Uno de los héroes gritó:

"¡Patrulla de frontera, a mí!" Era la voz de una chica: una voz ronca que me resultó conocida.

«¿Patrulla de frontera?», pensé. En el campamento no había ninguna patrulla de frontera.

"Es Clarisse." dijo Annabeth "Vamos, tenemos que ayudarla."

Normalmente, correr en ayuda de Clarisse no habría ocupado un lugar muy destacado en mi lista de prioridades; era una de las peores abusonas de todo el campamento. Cuando nos conocimos trató de meter mi cabeza en un inodoro. Además, era hija de Ares, y yo había tenido un grave encontronazo con su padre el verano anterior, de manera que ahora el dios de la guerra y todos sus hijos me odiaban. Bueno, todos menos t/n.

Aun así, Clarisse estaba metida en un aprieto. Los guerreros que iban con ella se habían dispersado y corrían aterrorizados ante la embestida de los toros, y varias franjas de hierba alrededor del pino habían empezado a arder. Uno de los héroes gritaba y agitaba los brazos mientras corría en círculo con el penacho de su casco en llamas, como un fogoso mohawk. La armadura de la propia Clarisse estaba muy chamuscada, y luchaba con el mango roto de una lanza: el otro extremo había quedado incrustado inútilmente en la articulación del hombro de un toro metálico.

Destapé mi bolígrafo y con un temblor empezó a crecer, a hacerse más pesado, y en un abrir y cerrar de ojos tuve la espada de bronce Anaklusmos en mis manos.

"Tyson, quédate aquí. No quiero que corras más riesgos."

"¡No!" dijo Annabeth "Lo necesitamos."

Yo la miré.

"Es un mortal. Tuvo suerte con las bolas de fuego, pero lo que no puede..."

"Percy, ¿sabes quiénes son ésos de ahí arriba? Son los toros de Cólquide, obra del mismísimo Hefesto; no podemos combatir con ellos sin el Filtro Solar FPS Cincuenta Mil de Medea, o acabaremos carbonizados."

"¿Qué cosa... de Medea?"

Annabeth buscó en su mochila y soltó una maldición.
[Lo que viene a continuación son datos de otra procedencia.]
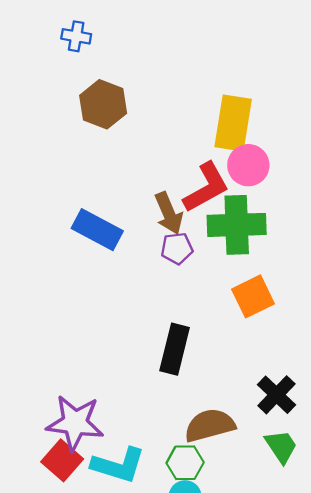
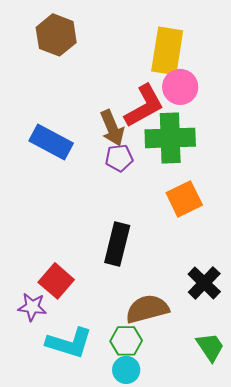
purple star: (75, 423) -> (32, 307), size x0.6
green trapezoid: (281, 446) -> (210, 347), moved
red square: (62, 460) -> (56, 281), moved

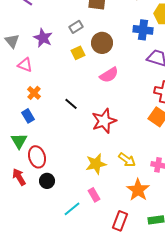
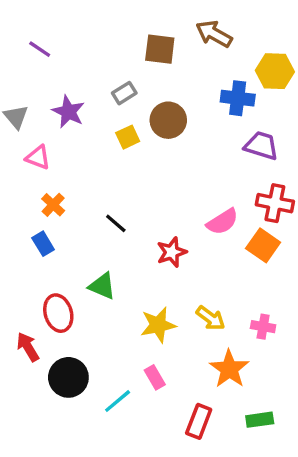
pink semicircle: (109, 75) -> (222, 222), moved
red star: (104, 121) -> (172, 252), size x0.7
green triangle: (19, 141) -> (102, 286), moved, turned -36
black circle: (47, 181) -> (68, 377), moved, size x1.5

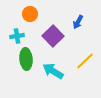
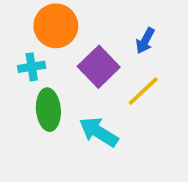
orange circle: (30, 14) -> (56, 26), size x1.5
yellow line: (85, 61) -> (143, 91), moved

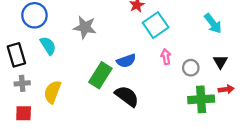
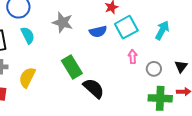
cyan arrow: (213, 23) -> (162, 30), moved, turned -120
blue semicircle: (126, 61) -> (98, 31), moved
green rectangle: (100, 75) -> (72, 67), turned -70

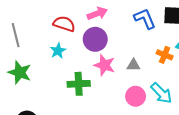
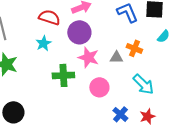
orange cross: (165, 55) -> (134, 48), moved
pink circle: (136, 96) -> (99, 87), moved

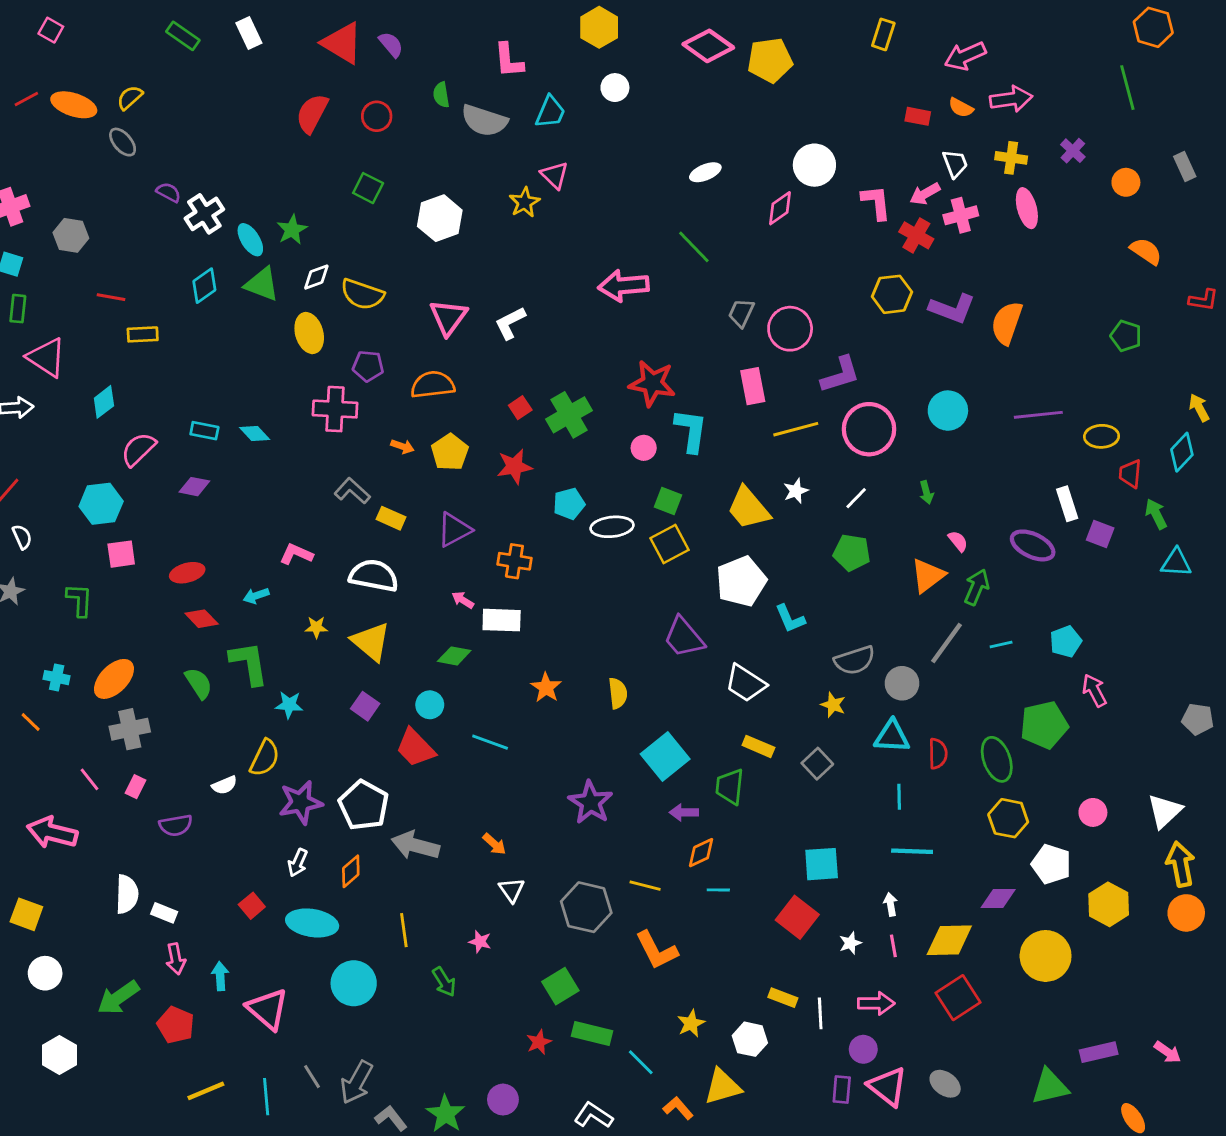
"Tenía un frasco de esencia de coco tropical en la mesa de noche de mi casa. Tenía que haberlo traído, rayos." 

Hacía tiempo que había aprendido a no hacerle demasiadas preguntas, pues sólo lograba quedar todavía más desconcertado.

"Mira, no sé de que estás hablando, pero no voy a permitir que Tyson acabe frito."